Amplitude equations for systems with long-range interactions

TL;DR

This paper derives amplitude equations for interface dynamics in systems with long-range interactions, revealing nonlocal effects that influence universal behavior in pattern-forming systems.

Contribution

It introduces a novel method to derive amplitude equations incorporating long-range interactions, applicable to systems with linear bulk equations solvable by integral transforms.

Findings

Long-range interactions appear as nonlocal nonlinear terms in the amplitude equations.

The derived equations apply to the Grinfeld and Saffman-Taylor instabilities.
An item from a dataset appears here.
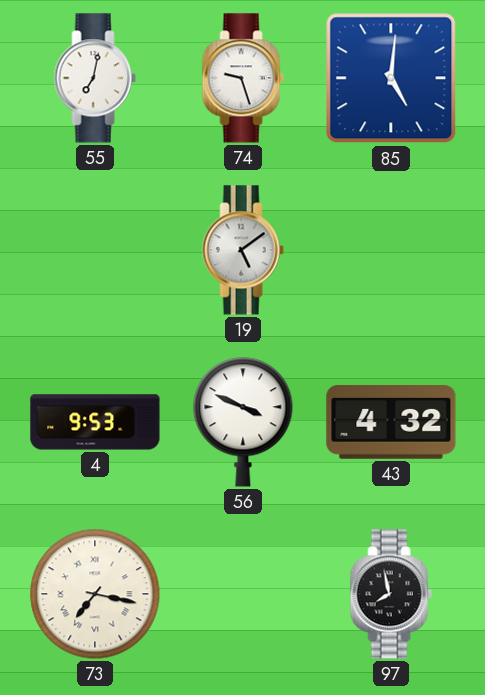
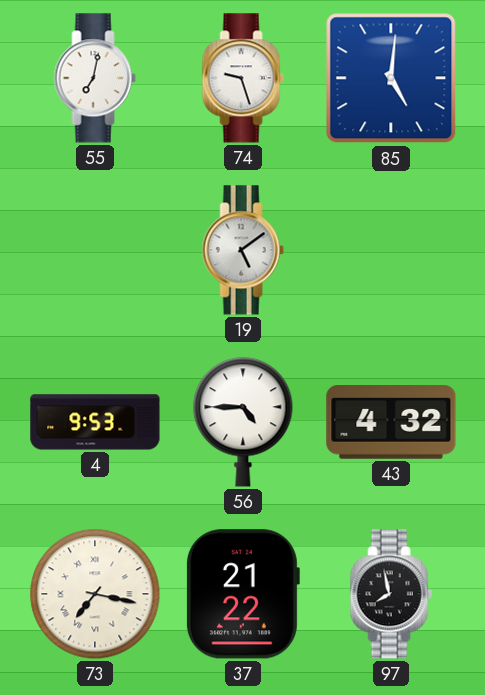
56: 3:49 -> 4:45
37: none -> 21:22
Nonlocal effects persist in the long-wave limit, affecting universal dynamics.

Abstract

We derive amplitude equations for interface dynamics in pattern forming systems with long-range interactions. The basic condition for the applicability of the method developed here is that the bulk equations are linear and solvable by integral transforms. We arrive at the interface equation via long-wave asymptotics. As an example, we treat the Grinfeld instability, and we also give a result for the Saffman-Taylor instability. It turns out that the long-range interaction survives the long-wave limit and shows up in the final equation as a nonlocal and nonlinear term, a feature that to our knowledge is not shared by any other known long-wave equation. The form of this particular equation will then allow us to draw conclusions regarding the universal dynamics of systems in which nonlocal effects persist at the level of the amplitude description.